Iris Burton (born Iris Burstein, September 4, 1930 – April 5, 2008) was an American dancer and talent agent, who discovered and represented many famous child actors during her career.

Personal life and early career
Burton was born as Iris Burstein in 1930 in Manhattan, New York City, and made a career as a child dancer, later dancing as Iris Burton in the Broadway shows Music in My Heart (1947) and Pardon Our French (1950). She also danced on television, earning $125 per week in 1951 for performing on Milton Berle's program. In the early 1950s, she moved to Hollywood, appearing as a dancer in several films such as Top Banana (1954) and The Ten Commandments (1956).

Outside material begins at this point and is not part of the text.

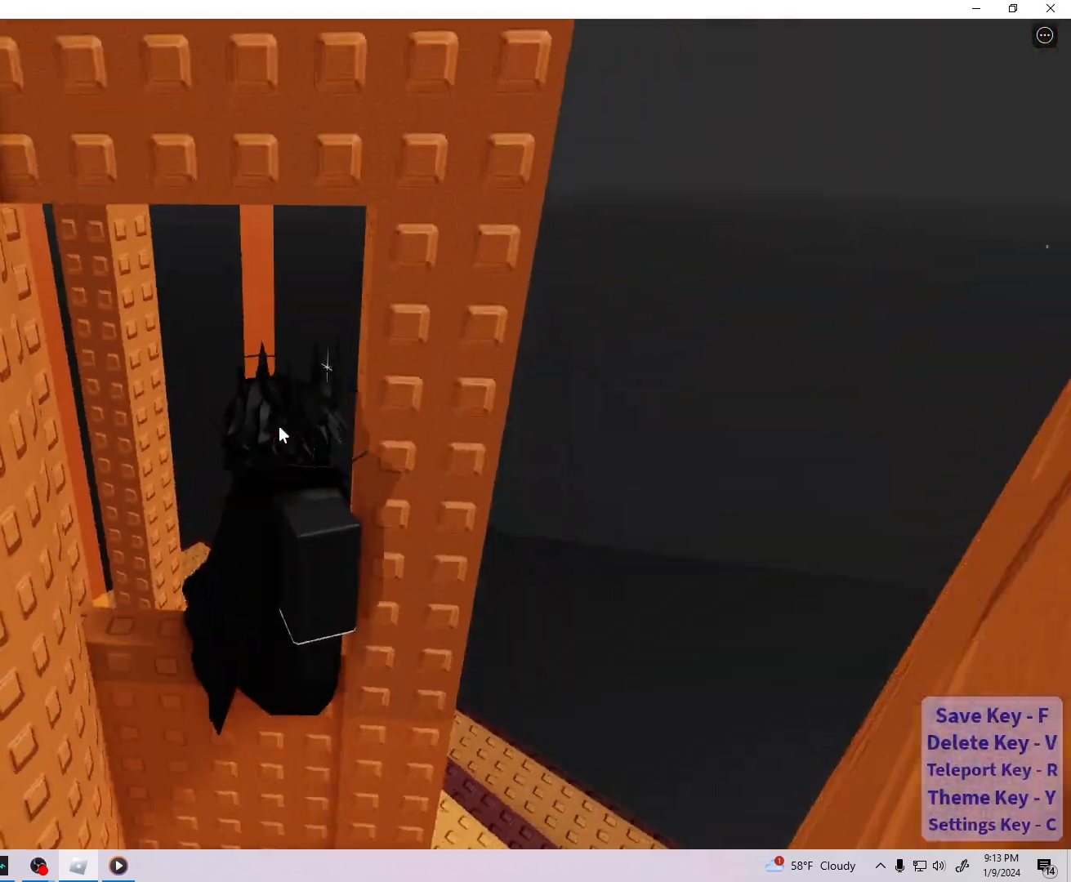
{"keys": [], "events": []}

Tony Award-winning actor Barry Miller (Saturday Night Fever, Fame) is Burton's son from her brief marriage to actor/director Sidney Miller.

Later career
Burton began her agency in 1977, becoming one of the few women at high levels in talent agencies. She was well known for discovering the Phoenix brothers (River Phoenix and Joaquin Phoenix), and their sisters (Rain, Liberty and Summer) whom she spotted singing for spare change in Westwood, Los Angeles. She worked with River throughout his short career.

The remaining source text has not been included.